Stored data entries:
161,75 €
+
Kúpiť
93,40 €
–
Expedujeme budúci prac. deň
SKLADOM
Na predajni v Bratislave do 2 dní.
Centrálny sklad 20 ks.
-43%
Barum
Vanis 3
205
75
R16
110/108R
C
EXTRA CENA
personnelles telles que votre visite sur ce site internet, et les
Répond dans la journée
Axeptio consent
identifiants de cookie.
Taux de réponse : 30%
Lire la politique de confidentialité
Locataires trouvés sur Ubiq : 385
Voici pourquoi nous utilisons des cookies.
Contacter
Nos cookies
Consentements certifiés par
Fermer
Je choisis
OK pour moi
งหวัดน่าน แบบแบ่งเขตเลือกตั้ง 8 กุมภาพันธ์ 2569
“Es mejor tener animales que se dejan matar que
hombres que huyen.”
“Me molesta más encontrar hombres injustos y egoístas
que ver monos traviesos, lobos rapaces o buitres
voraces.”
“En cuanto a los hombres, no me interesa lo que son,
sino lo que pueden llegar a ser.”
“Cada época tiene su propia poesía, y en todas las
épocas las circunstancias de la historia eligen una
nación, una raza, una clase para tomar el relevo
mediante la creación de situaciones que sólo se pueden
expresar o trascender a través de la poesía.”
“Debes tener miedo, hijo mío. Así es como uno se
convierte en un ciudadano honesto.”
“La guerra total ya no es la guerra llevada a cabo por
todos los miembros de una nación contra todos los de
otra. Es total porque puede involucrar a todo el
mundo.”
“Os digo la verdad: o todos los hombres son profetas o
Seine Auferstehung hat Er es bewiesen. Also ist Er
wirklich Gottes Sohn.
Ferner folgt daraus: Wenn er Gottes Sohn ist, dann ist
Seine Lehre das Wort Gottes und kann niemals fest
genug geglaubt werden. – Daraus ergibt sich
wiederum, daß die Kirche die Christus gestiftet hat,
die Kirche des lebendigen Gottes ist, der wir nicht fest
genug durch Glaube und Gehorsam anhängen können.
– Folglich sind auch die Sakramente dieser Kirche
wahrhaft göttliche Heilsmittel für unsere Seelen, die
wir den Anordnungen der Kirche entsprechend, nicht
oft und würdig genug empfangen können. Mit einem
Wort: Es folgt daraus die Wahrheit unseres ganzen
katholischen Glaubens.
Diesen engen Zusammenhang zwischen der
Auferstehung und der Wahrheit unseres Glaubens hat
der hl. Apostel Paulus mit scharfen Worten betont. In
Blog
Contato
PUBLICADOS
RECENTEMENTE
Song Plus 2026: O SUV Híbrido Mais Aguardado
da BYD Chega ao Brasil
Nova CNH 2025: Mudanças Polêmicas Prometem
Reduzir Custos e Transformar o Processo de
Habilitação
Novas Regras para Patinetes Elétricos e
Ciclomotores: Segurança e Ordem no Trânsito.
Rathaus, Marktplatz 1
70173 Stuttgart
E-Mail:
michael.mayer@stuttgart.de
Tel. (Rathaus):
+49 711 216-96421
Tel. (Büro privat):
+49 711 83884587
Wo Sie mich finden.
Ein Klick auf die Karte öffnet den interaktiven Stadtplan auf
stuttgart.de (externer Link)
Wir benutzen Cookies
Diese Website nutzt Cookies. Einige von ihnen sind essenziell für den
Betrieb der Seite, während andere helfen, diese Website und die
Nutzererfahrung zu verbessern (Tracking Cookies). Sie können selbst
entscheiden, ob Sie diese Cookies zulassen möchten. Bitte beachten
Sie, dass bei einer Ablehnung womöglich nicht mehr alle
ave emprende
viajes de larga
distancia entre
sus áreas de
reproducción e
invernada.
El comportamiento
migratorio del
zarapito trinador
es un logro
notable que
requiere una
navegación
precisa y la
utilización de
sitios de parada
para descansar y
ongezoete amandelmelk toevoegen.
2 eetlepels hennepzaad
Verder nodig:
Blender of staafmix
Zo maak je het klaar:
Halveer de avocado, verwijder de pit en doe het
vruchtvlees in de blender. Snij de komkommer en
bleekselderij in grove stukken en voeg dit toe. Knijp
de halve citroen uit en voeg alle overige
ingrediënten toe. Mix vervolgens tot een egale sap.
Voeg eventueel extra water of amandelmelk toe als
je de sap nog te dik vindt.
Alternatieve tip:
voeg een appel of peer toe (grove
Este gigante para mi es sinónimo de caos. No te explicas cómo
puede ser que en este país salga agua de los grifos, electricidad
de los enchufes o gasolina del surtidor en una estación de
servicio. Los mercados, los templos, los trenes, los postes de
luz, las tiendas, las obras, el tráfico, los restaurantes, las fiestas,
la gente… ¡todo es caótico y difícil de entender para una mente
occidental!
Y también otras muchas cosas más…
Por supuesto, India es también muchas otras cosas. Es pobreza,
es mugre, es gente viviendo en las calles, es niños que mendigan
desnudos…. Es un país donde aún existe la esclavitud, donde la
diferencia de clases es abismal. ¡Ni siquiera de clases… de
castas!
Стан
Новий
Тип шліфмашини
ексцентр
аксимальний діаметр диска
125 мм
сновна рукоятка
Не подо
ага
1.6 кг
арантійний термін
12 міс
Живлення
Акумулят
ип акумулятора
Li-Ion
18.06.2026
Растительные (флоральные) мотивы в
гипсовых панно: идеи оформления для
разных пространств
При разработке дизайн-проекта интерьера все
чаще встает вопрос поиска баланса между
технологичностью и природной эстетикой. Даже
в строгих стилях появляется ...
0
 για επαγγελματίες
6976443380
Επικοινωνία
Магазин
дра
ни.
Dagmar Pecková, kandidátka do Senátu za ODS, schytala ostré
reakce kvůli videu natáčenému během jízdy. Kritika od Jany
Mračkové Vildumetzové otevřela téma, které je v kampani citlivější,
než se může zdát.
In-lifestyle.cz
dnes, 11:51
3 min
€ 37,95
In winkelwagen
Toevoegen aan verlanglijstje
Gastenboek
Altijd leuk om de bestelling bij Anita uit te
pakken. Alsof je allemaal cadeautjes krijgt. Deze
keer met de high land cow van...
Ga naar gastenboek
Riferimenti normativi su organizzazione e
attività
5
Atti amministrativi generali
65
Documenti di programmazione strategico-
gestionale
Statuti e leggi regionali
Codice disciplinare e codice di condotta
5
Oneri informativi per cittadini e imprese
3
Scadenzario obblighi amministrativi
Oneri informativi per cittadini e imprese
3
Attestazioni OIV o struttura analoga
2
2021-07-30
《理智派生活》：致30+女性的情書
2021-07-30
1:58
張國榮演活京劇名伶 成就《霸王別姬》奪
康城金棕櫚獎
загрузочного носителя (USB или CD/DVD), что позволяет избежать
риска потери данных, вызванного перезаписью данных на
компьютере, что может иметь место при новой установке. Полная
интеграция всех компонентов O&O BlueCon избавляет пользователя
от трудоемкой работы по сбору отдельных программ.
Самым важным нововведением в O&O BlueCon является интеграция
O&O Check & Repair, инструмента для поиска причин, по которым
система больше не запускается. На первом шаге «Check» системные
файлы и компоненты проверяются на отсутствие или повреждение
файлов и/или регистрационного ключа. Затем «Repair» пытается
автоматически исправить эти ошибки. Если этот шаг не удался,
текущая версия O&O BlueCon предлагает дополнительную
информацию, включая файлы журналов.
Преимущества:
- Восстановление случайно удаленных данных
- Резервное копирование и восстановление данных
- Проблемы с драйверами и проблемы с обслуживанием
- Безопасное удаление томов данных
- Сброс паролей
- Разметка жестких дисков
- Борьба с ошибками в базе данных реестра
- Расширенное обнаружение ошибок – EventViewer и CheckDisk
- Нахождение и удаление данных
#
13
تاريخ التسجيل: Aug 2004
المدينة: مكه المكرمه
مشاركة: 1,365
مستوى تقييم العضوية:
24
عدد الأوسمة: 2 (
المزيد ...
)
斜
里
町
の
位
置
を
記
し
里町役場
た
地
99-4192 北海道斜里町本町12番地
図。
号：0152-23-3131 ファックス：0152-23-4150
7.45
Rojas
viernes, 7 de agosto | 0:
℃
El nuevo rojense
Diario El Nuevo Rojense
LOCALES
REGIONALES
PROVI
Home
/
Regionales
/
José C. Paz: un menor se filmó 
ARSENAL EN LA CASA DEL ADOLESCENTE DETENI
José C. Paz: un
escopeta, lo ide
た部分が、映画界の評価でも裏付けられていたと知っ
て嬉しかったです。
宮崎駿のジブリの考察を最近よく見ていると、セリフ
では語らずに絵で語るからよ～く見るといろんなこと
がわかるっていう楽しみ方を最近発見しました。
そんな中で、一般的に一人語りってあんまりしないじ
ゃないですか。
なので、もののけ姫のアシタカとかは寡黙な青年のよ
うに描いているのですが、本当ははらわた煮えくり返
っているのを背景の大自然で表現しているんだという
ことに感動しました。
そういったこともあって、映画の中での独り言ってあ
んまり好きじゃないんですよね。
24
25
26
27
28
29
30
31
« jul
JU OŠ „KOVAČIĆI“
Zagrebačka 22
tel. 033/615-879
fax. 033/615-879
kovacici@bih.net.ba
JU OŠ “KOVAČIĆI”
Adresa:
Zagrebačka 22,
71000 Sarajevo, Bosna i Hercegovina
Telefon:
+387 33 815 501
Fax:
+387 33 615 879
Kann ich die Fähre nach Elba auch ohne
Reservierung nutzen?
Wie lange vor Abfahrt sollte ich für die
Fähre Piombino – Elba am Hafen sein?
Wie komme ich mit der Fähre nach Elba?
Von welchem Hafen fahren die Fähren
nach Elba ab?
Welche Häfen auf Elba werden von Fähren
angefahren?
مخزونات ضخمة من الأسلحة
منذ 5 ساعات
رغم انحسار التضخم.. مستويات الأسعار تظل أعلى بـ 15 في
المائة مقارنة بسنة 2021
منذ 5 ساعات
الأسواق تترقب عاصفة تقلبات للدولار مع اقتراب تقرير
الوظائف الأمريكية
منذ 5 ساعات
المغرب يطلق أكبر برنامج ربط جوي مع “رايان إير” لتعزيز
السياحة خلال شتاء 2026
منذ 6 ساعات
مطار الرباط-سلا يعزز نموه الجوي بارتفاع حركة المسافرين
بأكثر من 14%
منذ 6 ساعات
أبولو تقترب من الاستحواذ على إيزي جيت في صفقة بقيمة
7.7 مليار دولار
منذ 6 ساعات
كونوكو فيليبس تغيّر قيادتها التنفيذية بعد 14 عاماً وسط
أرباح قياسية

YOUR GOAL:
Filter the entries down to the lines that include the string "Website".

RESPONSE BOX:
Diese Website nutzt Cookies. Einige von ihnen sind essenziell für den
Betrieb der Seite, während andere helfen, diese Website und die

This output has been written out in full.